DRAFT of specification if Indexing By words for strings.

Wed Sep 22 22:33:41 CDT 2004

On Sep 22, 2004, at 16:10, Ruslan Zasukhin wrote:

> IBM ICU have class BreakIterator
>
> It make sure that for specified language we will get the correct words.

Excellent; I'm sure that will take care of at least 95% of our needs.

I do wonder if there could be someway to override it, though.  I could 
see an override being useful, for example, in the case of *last names* 
(here we go again!).  A hyphen character ("-") is almost always 
considered a word boundary.  Occasionally, however, there have been 
times when I'd have liked to be able to treat hyphenated words as 
one-word sets in an indexed-by-word field (last-name fields come to 
mind!).

Perhaps you could provide an interface similar to what we've been 
discussing re prohibited index words, letting us add characters to 
word-break sets and to non-word-break sets as needed?
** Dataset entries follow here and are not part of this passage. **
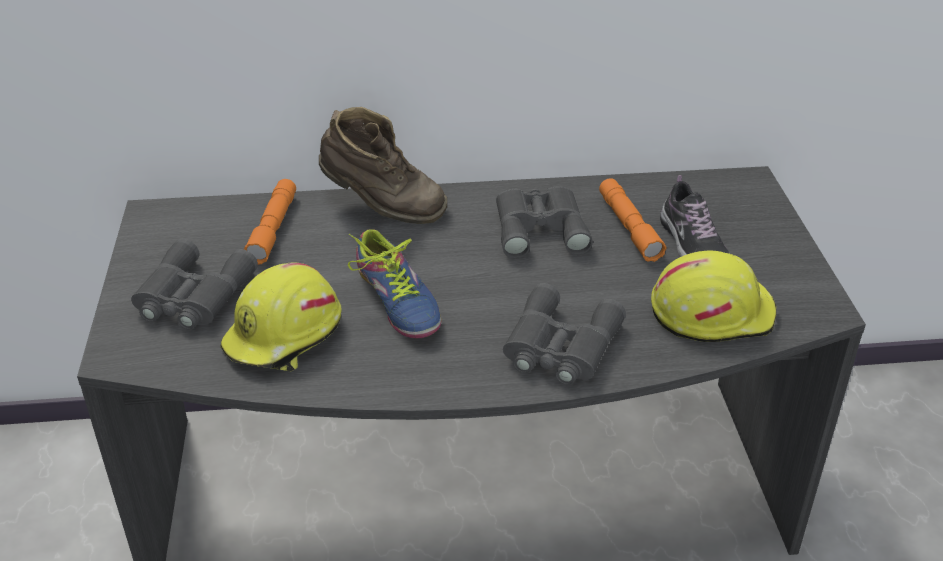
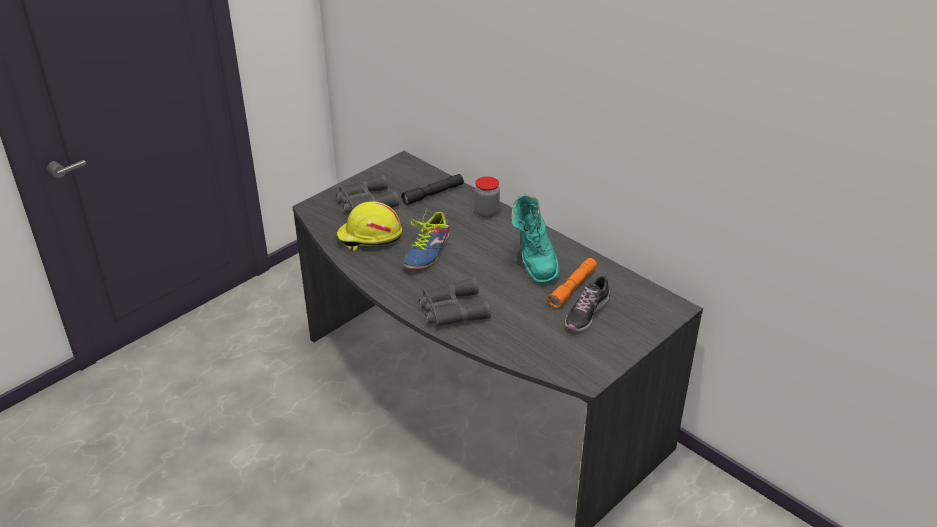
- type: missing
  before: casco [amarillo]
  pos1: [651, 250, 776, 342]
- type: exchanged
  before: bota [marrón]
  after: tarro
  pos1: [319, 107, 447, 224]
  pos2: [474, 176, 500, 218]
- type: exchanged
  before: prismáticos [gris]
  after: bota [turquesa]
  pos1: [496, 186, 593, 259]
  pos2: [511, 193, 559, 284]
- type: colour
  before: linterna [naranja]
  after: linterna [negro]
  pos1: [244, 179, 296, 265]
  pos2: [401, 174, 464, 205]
Also, there may be situations where a field defined as, for example, 
English may contain words from other languages, in which case the IBM 
ICU might cause the word "rechêrche" (for example) to be indexed as 
"rech" and "rche," as (I believe) the Valentina 1.x kernel does 
(certainly it does this with many "accent" characters).  If we could 
have the capability of adding "ê" (in this case) to a set of word-break 
characters, we could fine-tune the ICU as appropriate for our specific 
applications.

Do others see a need for this, too, or is this my own pipe-dream?

Cheers,

-- Erik